Looking out the open window at the empty landscape, Maggie closed her fist tightly around the coins. “All of this is happening?”
“That’s only half of it. I’ve been digging for months. I’ve checked corporate records to see who owns what companies. I’ve gone back and forth between tract indexes and abstract books to see who owns the land or buildings these companies use. I’ve checked divorce records to see if Jack and Ji
ll are reporting the same assets. Sometimes they aren’t, and I have another paper trail to follow.” He tapped her fist holding the change. “All kinds of greed, Maggie.”
She dropped the coins back into the console. “All kinds of reasons to kill you, Sullivan.”
There was nothing timid about Maggie Webster.
Her mouth was tight. She slapped his arm. “To send you threatening letters. To blow up your car. How could you have ignored these threats?”
He held her small hand flat against his leg as he reminded her, “Because I was doing my job the same way you were! Because I like the rush it gives me to nail these schmucks. Because, by the time the bombing happened, I plain didn’t give a damn anymore.”

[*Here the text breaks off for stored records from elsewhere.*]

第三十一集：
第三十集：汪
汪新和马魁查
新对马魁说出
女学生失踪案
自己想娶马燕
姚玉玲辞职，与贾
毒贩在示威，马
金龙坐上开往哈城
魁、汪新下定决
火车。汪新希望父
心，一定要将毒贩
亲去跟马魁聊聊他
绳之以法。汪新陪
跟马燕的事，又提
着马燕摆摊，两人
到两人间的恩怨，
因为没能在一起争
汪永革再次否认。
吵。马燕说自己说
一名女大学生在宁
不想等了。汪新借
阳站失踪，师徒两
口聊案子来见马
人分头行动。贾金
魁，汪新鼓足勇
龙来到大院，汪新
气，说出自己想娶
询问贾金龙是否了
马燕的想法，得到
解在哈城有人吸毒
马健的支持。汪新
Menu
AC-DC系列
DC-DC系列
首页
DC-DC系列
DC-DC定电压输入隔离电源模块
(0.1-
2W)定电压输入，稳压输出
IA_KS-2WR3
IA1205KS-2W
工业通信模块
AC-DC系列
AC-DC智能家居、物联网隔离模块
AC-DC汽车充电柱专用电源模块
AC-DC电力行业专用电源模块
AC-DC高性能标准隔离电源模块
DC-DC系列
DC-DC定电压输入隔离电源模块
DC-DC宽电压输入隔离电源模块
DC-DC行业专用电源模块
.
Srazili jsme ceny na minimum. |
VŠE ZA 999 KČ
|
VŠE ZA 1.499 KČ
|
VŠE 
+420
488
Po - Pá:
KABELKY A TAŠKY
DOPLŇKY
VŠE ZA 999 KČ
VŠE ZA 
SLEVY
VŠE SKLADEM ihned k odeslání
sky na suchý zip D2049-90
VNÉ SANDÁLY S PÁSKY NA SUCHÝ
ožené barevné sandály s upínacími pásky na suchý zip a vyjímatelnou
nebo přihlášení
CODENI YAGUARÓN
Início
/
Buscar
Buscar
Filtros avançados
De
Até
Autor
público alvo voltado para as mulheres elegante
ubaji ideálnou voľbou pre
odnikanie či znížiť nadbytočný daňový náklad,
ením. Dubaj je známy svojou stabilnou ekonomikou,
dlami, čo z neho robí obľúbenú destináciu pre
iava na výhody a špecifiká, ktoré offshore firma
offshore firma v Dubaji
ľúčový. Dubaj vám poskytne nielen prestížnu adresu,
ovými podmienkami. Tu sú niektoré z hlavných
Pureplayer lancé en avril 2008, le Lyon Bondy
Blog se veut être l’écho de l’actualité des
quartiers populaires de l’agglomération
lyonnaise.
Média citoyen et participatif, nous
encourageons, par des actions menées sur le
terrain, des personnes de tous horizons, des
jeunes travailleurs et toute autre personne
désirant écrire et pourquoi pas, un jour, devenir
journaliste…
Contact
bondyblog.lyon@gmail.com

“So the payoffs led you to the toxic dumping?”
“Yeah,” he admitted. “I had a phone call from this guy who insisted on staying anonymous, so I couldn’t use him in my pieces. But he told me details about some of the land deals that I was able to check out and verify through other means. And then he started handing me little teasers about a company that’s supposedly passing itself off as an approved toxic-waste-disposal outfit, but in fact isn’t. Instead, it’s busily cooking up a poisonous chemical stew somewhere out here where no one knows what’s happening. There’s an unbelievable amount of money involved in this. Eventually millions.”
“For someone.” Maggie’s pen skittered across the page. “Your source is in danger, isn’t he?”
“God. I hope not.” Sullivan thought for a minute about the county clerk who’d begun calling him late at night to pass on information, the man’s voice shaky at first but determined. The clerk had had enough of crooks and corruption, he insisted. “I don’t think so. He’s cautious, and I haven’t written about the dumping yet. As far as I know, he’s the only one who knows I’ve hooked on to it. The letters might have something to do with this new development, but I think they’re related to the payoffs and bribery.” He raised his shoulders. “Maybe not.”
The quiet was oppressive, and Maggie glanced back down the road they’d traveled. Nothing but heat-silvered concrete running east and west.